Individual characteristics are minute differentiations in the finishing of firearms due to final finishing operations, barrel crowning, and, as the weapon is used, damage caused by cleaning, firing, etc. These marks mean nothing if a suspect gun isn't available for comparison. BTW, the evidence bullet isn't compared directly to a suspect's gun, but to a bullet of the same manufacturer fired into a water tank. Each bullet will have tiny scratches, or striations on it, caused by scratches in the bore or the crown. The evidence and exemplar bullet are compared using a comparison microscope, and if sufficient individual characteristics match, the firearms examiner can testify as an expert that the evidence bullet was fired from the suspect's gun.

There are, of course, limits, and, as Mike said, a suspect using an aftermarket barrel might leave a bullet that wouldn't necessarily be identifiable to the type of weapon the suspect owned. Of course, any investigator worth his salt would seize any firearm of matching caliber owned by the suspect, and have it checked by the lab, just in case.

ballardw
August 18, 2010, 12:24 AM
Glen Dee wrote in part:
Forensic investigators... no matter who they work for are never trying to make a case. They are, and must remain neutral. (Unlike CSI TV shows)


I will generally agree with that but there is the FBI "expert" that came up with the idea that bullet metal composition could place a bullet to having come from a specific box of ammo. NOT the lot of bullets but the packaged 50 round box of loaded ammo.

HappyHunting
August 18, 2010, 01:01 AM
So the scene from The Dark Knight was still complete malarkey right?

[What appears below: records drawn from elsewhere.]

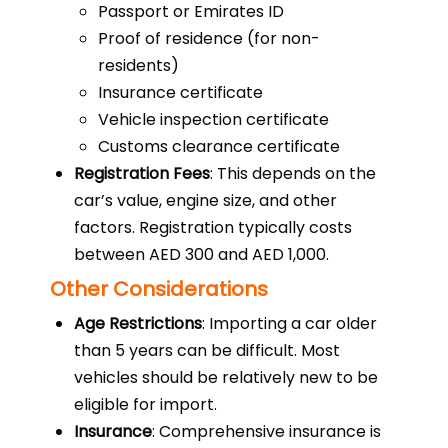
Passport or Emirates ID
Proof of residence (for non-
residents)
Insurance certificate
Vehicle inspection certificate
Customs clearance certificate
Registration Fees
: This depends on the
car’s value, engine size, and other
factors. Registration typically costs
between AED 300 and AED 1,000.
Other Considerations
Age Restrictions
: Importing a car older
than 5 years can be difficult. Most
vehicles should be relatively new to be
eligible for import.
Insurance
: Comprehensive insurance is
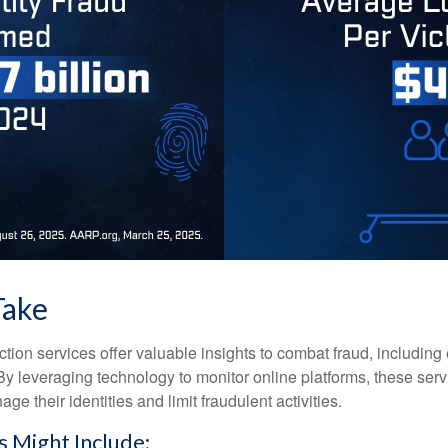
Take
tection services offer valuable insights to combat fraud, including 
. By leveraging technology to monitor online platforms, these se
ge their identities and limit fraudulent activities.
s Might Include:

A fragmented bullet fired into concrete, matching the fragments to make a coherent fingerprint?

Batman is kind of anti-gun I suppose, and they were just trying to scare you.

HH

winkytink
August 18, 2010, 11:28 AM
What about the test-fired bullets?

You know, the two empty casings you get in the sealed envelope with a new gun? There were bullets in those casings at some point. What happens to them?

I guess I'm missing something, but I have bought several new guns over the past few years, both rifle and pistol, and have yet to get one with an empty cartridge in the box.